If our goal is to effectively minimize community spread, such a policy is clearly defensible, especially before vaccination requirements went into place. By quarantining students before they receive their test results, should anyone test positive upon return, they will not come into contact with many people before knowing that they are positive. It is apparent that the policy goal – preventing widespread community transmission when students return to campus – is only achieved under both a testing requirement and a quarantine-until-proven-negative approach.

The financial cost of mass arrival testing is clearly significant: the PCR tests themselves, staff to administer them over several days, the allocation of testing space, and general management costs, to name some of the most obvious. In the 2020-21 academic year, the W&L Annual Fund put out signs stating that the university was spending upwards of $200,000 a week on testing. It is reasonable to assume that the cost of the school’s arrival testing program this fall was in this ballpark which highlights the financial significance of this policy.  The justification for such an expenditure by a university that could clearly find other worthwhile uses for those funds is dependent on the execution of the policy actually achieving its purpose, at least to some meaningful degree.

Even a casual observer of Washington and Lee’s arrival testing program for Winter 2022 can see that its execution was flawed from the outset. A combination of two features of the policy unmistakably undermines its raison d’être: namely, the lack of a quarantine-until-proven-negative requirement and the five-day window students received to get their test. These flaws, coupled with the lack of a testing requirement post arrival and general Covid testing apathy among the student body, make this year’s arrival testing scheme no more than a costly example of security theater.
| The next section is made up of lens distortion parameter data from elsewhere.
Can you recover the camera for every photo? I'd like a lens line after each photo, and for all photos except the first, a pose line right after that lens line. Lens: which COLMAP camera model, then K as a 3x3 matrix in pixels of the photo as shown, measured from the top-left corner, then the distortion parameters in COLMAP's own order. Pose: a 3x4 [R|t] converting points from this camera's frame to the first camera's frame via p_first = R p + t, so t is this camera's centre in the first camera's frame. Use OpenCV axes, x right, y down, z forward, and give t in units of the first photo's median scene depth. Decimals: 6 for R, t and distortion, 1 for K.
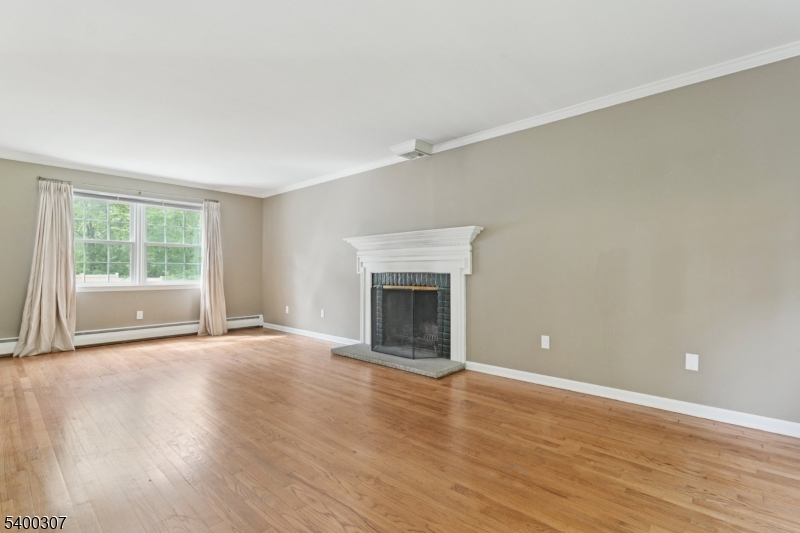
lens RADIAL K [[373.2, 0, 401.8], [0, 373.2, 267.6], [0, 0, 1]] dist [0.003790, 0.000411]
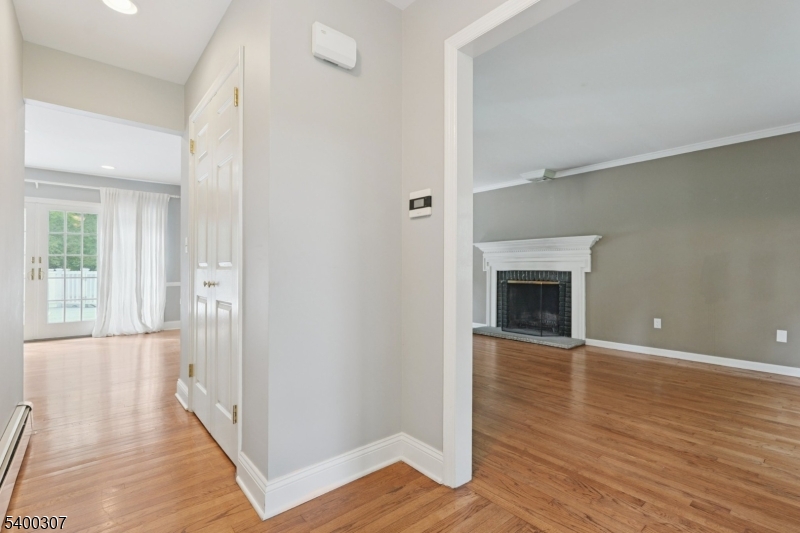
lens RADIAL K [[373.2, 0, 399.3], [0, 373.2, 269.6], [0, 0, 1]] dist [0.003790, 0.000411]
pose [[0.991495, 0.004258, -0.130077, -0.287789], [-0.002652, 0.999918, 0.012520, -0.005261], [0.130119, -0.012069, 0.991425, -0.357127]]
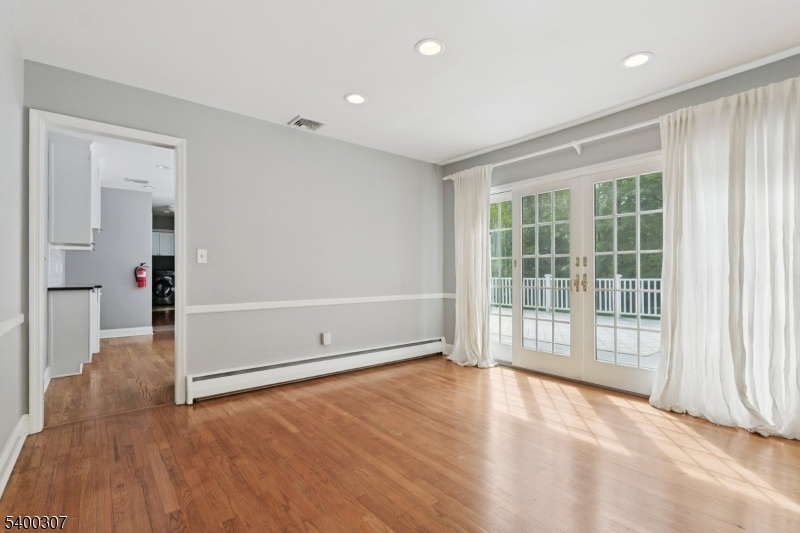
lens RADIAL K [[373.2, 0, 406.0], [0, 373.2, 273.2], [0, 0, 1]] dist [0.003790, 0.000411]
pose [[-0.141877, -0.000173, -0.989884, -0.765714], [0.016239, 0.999865, -0.002502, 0.001898], [0.989751, -0.016430, -0.141855, 0.455785]]
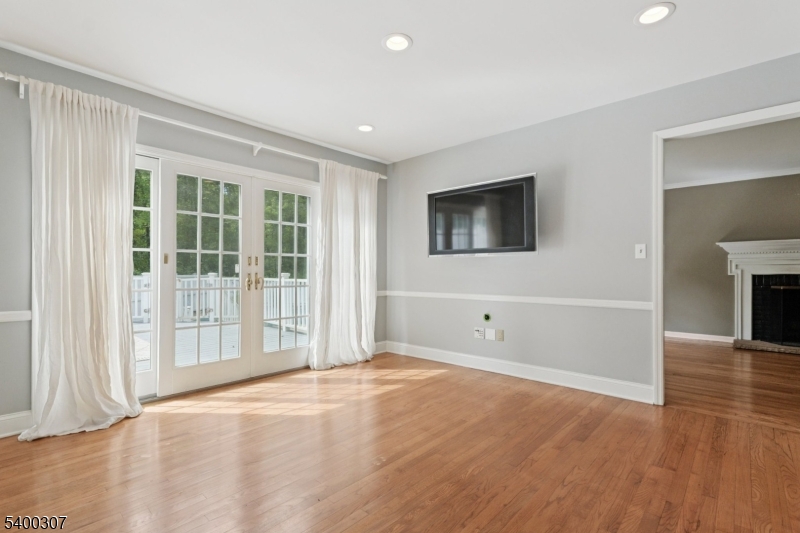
lens RADIAL K [[373.2, 0, 402.7], [0, 373.2, 271.6], [0, 0, 1]] dist [0.003790, 0.000411]
pose [[0.999994, 0.001925, -0.002834, -1.297319], [-0.001893, 0.999936, 0.011180, -0.004773], [0.002855, -0.011174, 0.999933, -0.120748]]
The return from Winter Break was staggered, with most female students returning days early for sorority rush. As a result, many individuals were screened well before the majority of students returned to Lexington. Even if these early-arrivers received a negative result, they would soon be in close contact with hundreds of their untested peers. Indeed, a large percentage of students attended the first week of class and social events without having their test results back. Compounding this problem were frequent delays in returning test results to students, which only lengthened the period of time in which Covid-positive students could actively spread the virus before eventually being required to isolate.

If the entire point of arrival testing is to prevent community spread, then the mere fact that the policy would allow for a Covid-positive individual to spend up to a week attending all social and academic events before even knowing that they have Covid seriously undermines the legitimacy of the policy. The true effectiveness of the arrival testing scheme is unknowable, as the lack of post-arrival testing prevents us from knowing the true magnitude of the policy’s failure. It is especially bewildering that the university would implement this policy knowing that the dominant Omicron variant is by far the most transmissible to date, which exponentially magnifies the community spread “problem” allowed by the policy. If one believes that the university should still be pursuing Covid mitigation policies, then it is clear that the current policy is unsatisfactory due its lack of a quarantine-until-proven-negative requirement and the five-day window students received to get their test. And if one is of the opinion that being in a near fully vaccinated and boosted population of almost entirely low-risk individuals makes additional Covid mitigation policies in general unwarranted, then the policy is unjustified all the same.

The form that this policy takes is an ominous harbinger for how the university plans to end its Covid response. It signals that the administration and COVID-19 Committee plan on dragging out the end of Covid policy far past what is justifiable on substantive grounds with increasingly lax yet still costly and onerous policies that burden both students and faculty. Policies like this arrival testing scheme may be no more than a show, but this show comes with a heavy cost.